December 24, 2024

Linking Northern and Central NJ, Bronx, Manhattan, Westchester and CT

Acceptance Does Not Have to Be Such a Challenge

The term “special needs” has become society’s way to describe a person/and or child who years ago was referred to as brain damaged, retarded, and challenged. We as parents of a very special needs child have never allowed any of these terms to bother us and had a hard time understanding others who made such a fuss about them.

In French the word retard means to be late or slow. Sounds pretty normal to us in describing children who have brain damage. Yet, oh my gosh, do we get looks if we use that word. Nina remembers the day that she led a group of Yachad members through a security check at the airport in Montreal. As none of her charges were particularly swift she was worried that they would miss their plane to New York. She contemplated asking people if they would be so kind as to allow the “challenged or disabled people to please move ahead of them” and realized that would not work at all. Instead she said that she had a young group of retarded young people that needed to make their plane and immediately the line opened up as though it were kriyat yam suf. Everyone got out of their way instantly, and of course they did get on their plane.

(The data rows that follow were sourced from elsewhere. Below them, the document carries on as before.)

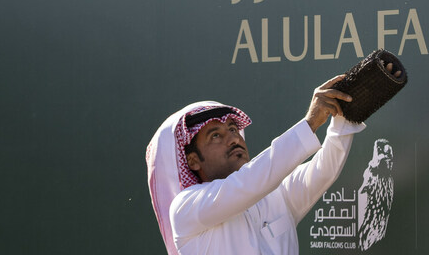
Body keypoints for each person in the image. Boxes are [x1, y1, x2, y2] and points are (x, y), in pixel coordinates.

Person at [146, 67, 401, 255]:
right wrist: (310, 123)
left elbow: (323, 170)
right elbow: (250, 183)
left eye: (234, 129)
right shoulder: (186, 208)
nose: (232, 138)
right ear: (192, 161)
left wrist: (344, 117)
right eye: (216, 135)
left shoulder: (276, 195)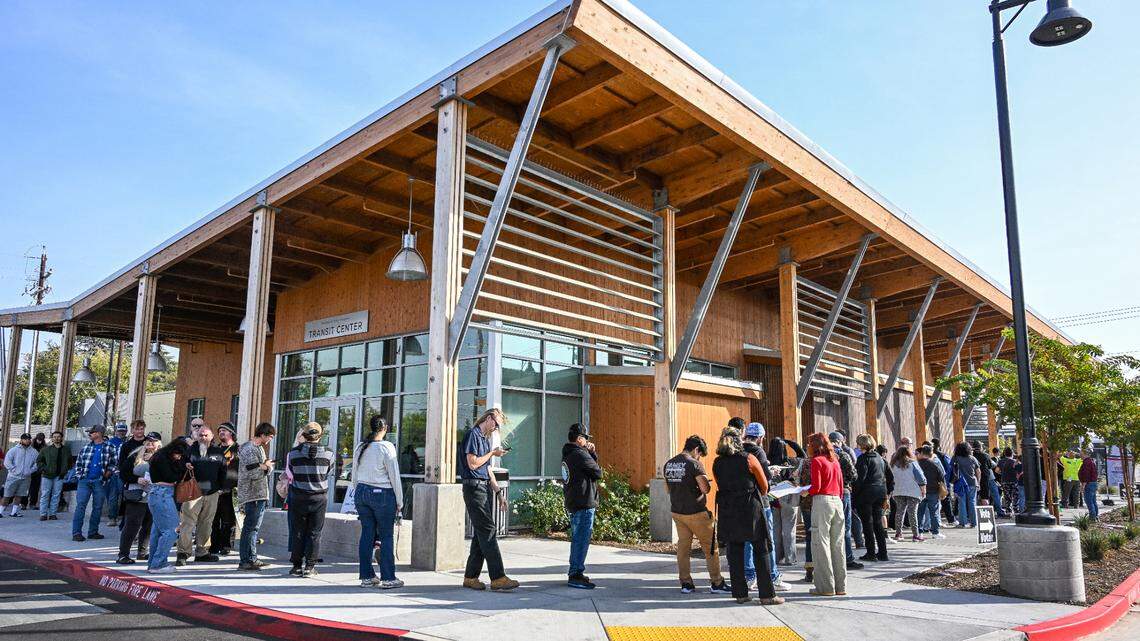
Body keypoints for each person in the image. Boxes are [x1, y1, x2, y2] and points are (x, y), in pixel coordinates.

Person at [712, 427, 783, 606]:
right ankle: (767, 595)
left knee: (734, 551)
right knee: (762, 549)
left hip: (728, 509)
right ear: (740, 441)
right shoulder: (749, 459)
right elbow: (764, 486)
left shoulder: (717, 462)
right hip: (750, 507)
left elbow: (721, 484)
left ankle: (740, 594)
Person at [459, 408, 519, 592]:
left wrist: (499, 493)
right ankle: (498, 577)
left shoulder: (484, 439)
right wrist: (492, 454)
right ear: (489, 418)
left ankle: (470, 577)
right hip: (473, 487)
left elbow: (487, 469)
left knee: (480, 533)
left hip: (482, 487)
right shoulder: (473, 434)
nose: (496, 429)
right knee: (488, 530)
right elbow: (473, 463)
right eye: (497, 424)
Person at [664, 435, 729, 594]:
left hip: (678, 512)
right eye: (700, 454)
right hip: (697, 513)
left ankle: (686, 583)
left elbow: (667, 489)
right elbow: (705, 489)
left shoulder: (669, 463)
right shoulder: (694, 464)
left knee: (683, 548)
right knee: (711, 548)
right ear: (696, 450)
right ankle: (717, 582)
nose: (699, 457)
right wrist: (704, 482)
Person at [352, 416, 403, 589]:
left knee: (367, 534)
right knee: (386, 535)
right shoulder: (387, 447)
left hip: (361, 492)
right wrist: (400, 500)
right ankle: (388, 578)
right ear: (385, 428)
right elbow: (394, 476)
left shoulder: (360, 447)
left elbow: (354, 474)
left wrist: (356, 492)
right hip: (382, 494)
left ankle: (367, 577)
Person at [738, 420, 789, 592]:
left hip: (743, 502)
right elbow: (764, 481)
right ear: (760, 437)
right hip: (761, 501)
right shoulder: (758, 452)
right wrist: (771, 472)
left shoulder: (739, 450)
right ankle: (773, 576)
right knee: (768, 541)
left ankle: (749, 576)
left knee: (747, 541)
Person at [286, 422, 333, 577]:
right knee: (314, 532)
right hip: (319, 497)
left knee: (298, 531)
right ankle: (310, 566)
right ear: (320, 436)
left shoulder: (293, 453)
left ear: (304, 436)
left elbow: (291, 472)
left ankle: (296, 566)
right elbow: (329, 472)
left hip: (299, 496)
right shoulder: (329, 454)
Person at [176, 422, 226, 566]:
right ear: (196, 436)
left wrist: (221, 488)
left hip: (212, 493)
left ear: (211, 436)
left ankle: (202, 552)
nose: (203, 437)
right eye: (200, 435)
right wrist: (184, 465)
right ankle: (183, 553)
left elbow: (223, 471)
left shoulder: (218, 452)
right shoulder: (189, 451)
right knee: (187, 523)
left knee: (206, 523)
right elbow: (180, 468)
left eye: (206, 435)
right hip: (192, 493)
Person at [805, 432, 846, 597]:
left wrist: (804, 492)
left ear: (814, 445)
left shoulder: (816, 461)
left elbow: (816, 487)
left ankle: (825, 587)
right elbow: (841, 486)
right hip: (837, 501)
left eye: (809, 444)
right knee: (838, 545)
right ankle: (840, 586)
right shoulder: (834, 460)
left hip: (822, 502)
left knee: (820, 545)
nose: (807, 446)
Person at [562, 423, 602, 589]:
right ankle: (575, 574)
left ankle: (576, 571)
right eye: (585, 438)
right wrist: (590, 452)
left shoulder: (568, 453)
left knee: (577, 539)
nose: (587, 441)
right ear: (579, 439)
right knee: (581, 540)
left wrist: (589, 452)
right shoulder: (580, 454)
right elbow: (597, 472)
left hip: (574, 501)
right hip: (584, 503)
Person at [145, 437, 190, 573]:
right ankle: (159, 563)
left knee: (158, 531)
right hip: (163, 493)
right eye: (179, 455)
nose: (179, 457)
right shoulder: (163, 459)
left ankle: (153, 562)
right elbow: (171, 477)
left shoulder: (160, 456)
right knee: (172, 530)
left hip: (158, 494)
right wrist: (183, 466)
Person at [236, 422, 276, 571]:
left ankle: (251, 558)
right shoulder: (249, 449)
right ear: (263, 434)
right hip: (252, 494)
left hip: (259, 493)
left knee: (253, 528)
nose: (270, 440)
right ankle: (246, 560)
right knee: (250, 528)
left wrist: (265, 466)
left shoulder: (258, 448)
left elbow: (261, 468)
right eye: (270, 436)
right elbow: (253, 473)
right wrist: (266, 467)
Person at [117, 432, 160, 564]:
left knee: (148, 525)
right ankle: (123, 554)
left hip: (153, 496)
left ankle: (142, 552)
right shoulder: (135, 455)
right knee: (132, 525)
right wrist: (136, 479)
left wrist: (153, 459)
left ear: (158, 444)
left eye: (153, 442)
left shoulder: (161, 457)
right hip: (136, 495)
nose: (150, 444)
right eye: (148, 441)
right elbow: (123, 473)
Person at [71, 426, 117, 541]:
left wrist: (109, 472)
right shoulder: (86, 447)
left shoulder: (110, 447)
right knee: (80, 506)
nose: (90, 434)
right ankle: (76, 533)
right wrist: (79, 475)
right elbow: (79, 462)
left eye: (92, 432)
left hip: (100, 481)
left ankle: (93, 531)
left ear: (99, 433)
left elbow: (114, 462)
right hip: (85, 480)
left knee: (97, 507)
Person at [828, 431, 862, 570]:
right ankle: (847, 558)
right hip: (844, 491)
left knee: (830, 528)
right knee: (845, 527)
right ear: (840, 441)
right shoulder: (843, 454)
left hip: (828, 493)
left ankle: (832, 558)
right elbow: (854, 475)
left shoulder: (821, 454)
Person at [853, 434, 889, 562]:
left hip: (867, 494)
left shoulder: (863, 459)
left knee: (867, 524)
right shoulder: (880, 458)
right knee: (878, 523)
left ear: (862, 445)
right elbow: (888, 475)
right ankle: (883, 553)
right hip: (880, 492)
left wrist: (854, 495)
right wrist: (888, 491)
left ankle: (871, 553)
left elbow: (860, 479)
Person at [769, 438, 803, 567]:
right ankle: (790, 558)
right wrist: (792, 443)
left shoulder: (767, 462)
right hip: (789, 497)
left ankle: (776, 557)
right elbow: (803, 456)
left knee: (775, 529)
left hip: (772, 498)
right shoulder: (791, 462)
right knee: (789, 529)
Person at [209, 423, 241, 556]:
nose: (221, 432)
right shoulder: (214, 449)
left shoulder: (238, 449)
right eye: (220, 430)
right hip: (215, 490)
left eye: (224, 430)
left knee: (228, 520)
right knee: (214, 520)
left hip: (231, 490)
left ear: (231, 433)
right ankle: (214, 546)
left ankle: (226, 545)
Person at [890, 446, 927, 542]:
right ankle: (915, 535)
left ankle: (898, 533)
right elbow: (921, 478)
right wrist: (923, 490)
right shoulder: (913, 463)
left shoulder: (893, 464)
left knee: (899, 512)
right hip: (912, 491)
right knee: (912, 513)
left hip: (898, 491)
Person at [1, 433, 37, 517]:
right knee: (7, 495)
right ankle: (0, 512)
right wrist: (13, 470)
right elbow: (7, 461)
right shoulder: (14, 450)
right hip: (13, 477)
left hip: (25, 477)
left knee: (19, 495)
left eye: (29, 439)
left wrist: (30, 470)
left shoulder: (34, 451)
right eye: (25, 439)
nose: (27, 440)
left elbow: (37, 463)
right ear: (21, 440)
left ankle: (14, 512)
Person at [36, 431, 68, 521]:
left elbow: (69, 461)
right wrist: (44, 469)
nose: (56, 438)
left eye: (58, 437)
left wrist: (65, 470)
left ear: (61, 438)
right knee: (45, 494)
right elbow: (39, 461)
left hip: (59, 476)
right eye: (54, 437)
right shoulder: (46, 449)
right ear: (52, 438)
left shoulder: (66, 450)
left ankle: (53, 514)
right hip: (47, 475)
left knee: (56, 495)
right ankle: (43, 514)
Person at [916, 446, 946, 540]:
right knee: (934, 512)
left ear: (922, 453)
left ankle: (919, 532)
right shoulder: (934, 464)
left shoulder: (916, 464)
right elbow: (941, 477)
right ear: (931, 453)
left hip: (919, 491)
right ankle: (935, 532)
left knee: (919, 512)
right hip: (933, 491)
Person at [951, 442, 981, 527]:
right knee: (972, 502)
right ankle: (974, 523)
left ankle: (962, 523)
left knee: (962, 503)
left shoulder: (955, 458)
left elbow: (951, 469)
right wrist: (978, 482)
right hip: (972, 483)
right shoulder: (972, 458)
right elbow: (978, 471)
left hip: (960, 484)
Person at [104, 424, 128, 527]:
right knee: (113, 496)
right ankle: (112, 517)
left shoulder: (128, 442)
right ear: (116, 431)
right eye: (120, 431)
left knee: (126, 496)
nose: (122, 432)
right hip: (113, 473)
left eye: (123, 431)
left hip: (126, 472)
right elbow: (106, 458)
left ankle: (125, 518)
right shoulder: (110, 442)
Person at [973, 441, 1003, 516]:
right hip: (987, 478)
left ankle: (975, 515)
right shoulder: (985, 455)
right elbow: (991, 465)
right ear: (980, 447)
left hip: (975, 478)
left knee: (975, 497)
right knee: (994, 494)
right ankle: (997, 512)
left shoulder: (972, 456)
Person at [996, 448, 1021, 514]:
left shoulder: (1001, 461)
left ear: (1004, 454)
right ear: (1012, 454)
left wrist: (1002, 473)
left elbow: (997, 470)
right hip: (1014, 480)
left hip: (1004, 480)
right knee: (1015, 495)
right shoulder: (1015, 461)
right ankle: (1016, 508)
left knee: (1007, 496)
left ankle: (1008, 510)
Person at [1079, 450, 1099, 521]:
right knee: (1093, 501)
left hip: (1088, 484)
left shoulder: (1086, 462)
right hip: (1093, 483)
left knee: (1089, 501)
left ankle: (1092, 518)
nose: (1079, 455)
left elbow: (1086, 474)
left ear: (1085, 454)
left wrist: (1083, 485)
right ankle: (1096, 516)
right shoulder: (1091, 461)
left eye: (1081, 453)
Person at [28, 432, 46, 510]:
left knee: (35, 487)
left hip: (38, 469)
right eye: (39, 439)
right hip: (28, 468)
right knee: (27, 487)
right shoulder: (30, 446)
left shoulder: (44, 447)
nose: (40, 441)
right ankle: (23, 503)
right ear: (36, 438)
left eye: (41, 440)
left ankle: (32, 503)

We don’t really understand why it is so tough to express the actual words describing a person’s disability. Then again, we have learned so many things over the years as to what causes so much stress in an already trying situation.

It seems that the most harmful cause of not being able to deal with a special needs child in a family stems from the parents’ inability to accept the diagnosis of what is wrong with their child. Often the grandparents as well are looking everywhere to find any type of rationale in challenging the diagnosis that has been made. Blame is the easiest thing to do in these types of situations. Doctors are accused of poor prenatal care and mothers worry that they did not take proper care of themselves during pregnancy. Could it have been that Kiddush wine or maybe that skiing experience in the early months of pregnancy?

Over the years we have met many families who have described their children’s learning disabilities—clearly cases of children with brain damage far more severe than learning disabilities—yet the parents are unable to acknowledge the real issue.

We are reaching out to everyone to let them know that once a diagnosis is made the smartest and easiest way to move forward is to feel the pain together but realize that the best thing that can be done for the rest of the family and of course for the child with the diagnosis is to accept it and work together. Often Nina has stated that perhaps our daughter Naama would have been able to do one or two additional things than what she is able to do now. Nina sits herself down and talks to herself asking what would that have meant to the other children in the family? The impact of having a special needs child has to severely influence their siblings. We thought that our children were slightly impacted by Naama’s presence. It was only once they were older that we discussed as adults things which we totally had no idea of while they were growing up. One of our children mentioned that he was uncomfortable having friends over—really??? We didn’t know. It made sense but who thought about it? A sister sitting in a wheelchair, often drooling cannot look too attractive to anyone not accustomed to it. We made it our business to search for respite care opportunities that we felt would benefit Naama in being with her peers and would benefit our other children as well, allowing us to do activities with them that would have been more challenging had Naama not been along. We enjoyed Naama’s reaction to being without us; she just waved goodbye happily. Yes we do meet those who still cannot believe that. The assumption seems to be that without their parents the child will wilt and melt. Hurray to Friendship Circle, JESC, and, of course, Camp HASC and Yachad.

Last week we visited Naama while she was attending a “supper program” that she goes to each Monday night. It is a socialization program where they do arts and crafts, listen to music, hang around with each other, and eventually eat supper. Having been involved in the special needs community for so long we were familiar with many of the “kids” attending the program. One of the boys who we know quite well came over to us and began to cry. We would venture a guess that he is 40 years old. His parents had been begged over the years to allow Allen to move into a group home so that he could be with people similar to himself. They refused. Allen, while living at home, was constantly with his mother. When he was not attending his day program you would see them together in the mall or walking on the street. Allen’s mother recently broke her hip and was hospitalized. Suddenly Allen is living in a group home. There was no one to care for him any longer. Who was doing whom a favor by keeping Allen at home?

Our goal in life, we believe, is for all of our children to become independent individuals who we hope will reach their full potential while being a part of our household. Each person has a different potential. For some that may mean raising his arm above his shoulder and for others it means learning to eat independently. Of course to have wonderful interaction with the family on a daily basis is ultimate and should continue as days and years go by, but special needs children should be allowed to move on to be with others that are similar to themselves.

We all have choices to make in every aspect of life. We chose to accept our daughter’s diagnosis immediately and to take one day at a time not having a clue as to what the future had in store for us. Primarily, we worked together as a loving solid unit determined to make this work for our family and for her. Of course we cried, but our agreement was to take turns—never at the same time. Slowly, as a cohesive unit, we got the knack of how to move forward at this point in our lives with no regrets, and we hope that others will be able to do the same.